(Dataset entries)
=== Section Start ===

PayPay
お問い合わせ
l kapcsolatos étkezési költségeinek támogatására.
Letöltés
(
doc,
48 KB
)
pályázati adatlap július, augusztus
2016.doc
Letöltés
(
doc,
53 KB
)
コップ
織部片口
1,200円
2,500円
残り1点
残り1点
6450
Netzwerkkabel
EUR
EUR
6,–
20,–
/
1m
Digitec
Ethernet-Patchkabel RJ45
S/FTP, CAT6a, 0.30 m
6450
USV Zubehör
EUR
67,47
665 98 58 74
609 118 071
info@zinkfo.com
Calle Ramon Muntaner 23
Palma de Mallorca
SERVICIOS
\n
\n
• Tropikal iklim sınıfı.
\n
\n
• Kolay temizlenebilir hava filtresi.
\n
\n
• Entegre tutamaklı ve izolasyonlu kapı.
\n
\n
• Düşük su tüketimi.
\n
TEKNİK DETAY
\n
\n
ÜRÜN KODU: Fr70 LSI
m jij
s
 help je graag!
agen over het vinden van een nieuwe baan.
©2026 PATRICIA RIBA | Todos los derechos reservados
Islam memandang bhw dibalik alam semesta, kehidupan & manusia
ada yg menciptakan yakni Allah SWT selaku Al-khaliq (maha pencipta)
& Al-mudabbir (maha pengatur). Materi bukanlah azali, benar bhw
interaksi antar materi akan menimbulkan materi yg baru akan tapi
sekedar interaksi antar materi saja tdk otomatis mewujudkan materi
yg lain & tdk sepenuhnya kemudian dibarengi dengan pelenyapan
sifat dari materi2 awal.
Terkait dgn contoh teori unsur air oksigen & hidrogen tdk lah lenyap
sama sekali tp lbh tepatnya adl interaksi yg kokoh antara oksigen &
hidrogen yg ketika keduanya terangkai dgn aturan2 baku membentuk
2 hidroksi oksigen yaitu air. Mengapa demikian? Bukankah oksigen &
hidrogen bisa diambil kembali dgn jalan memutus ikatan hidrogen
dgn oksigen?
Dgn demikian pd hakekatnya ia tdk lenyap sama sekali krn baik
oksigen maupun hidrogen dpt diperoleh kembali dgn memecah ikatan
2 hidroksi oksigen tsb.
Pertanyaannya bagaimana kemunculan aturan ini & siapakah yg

=== Section End ===

EXERCISE:
Out of the records, collect only those lines that contain the string "hidroksi".

TASK ANSWER:
2 hidroksi oksigen yaitu air. Mengapa demikian? Bukankah oksigen &
2 hidroksi oksigen tsb.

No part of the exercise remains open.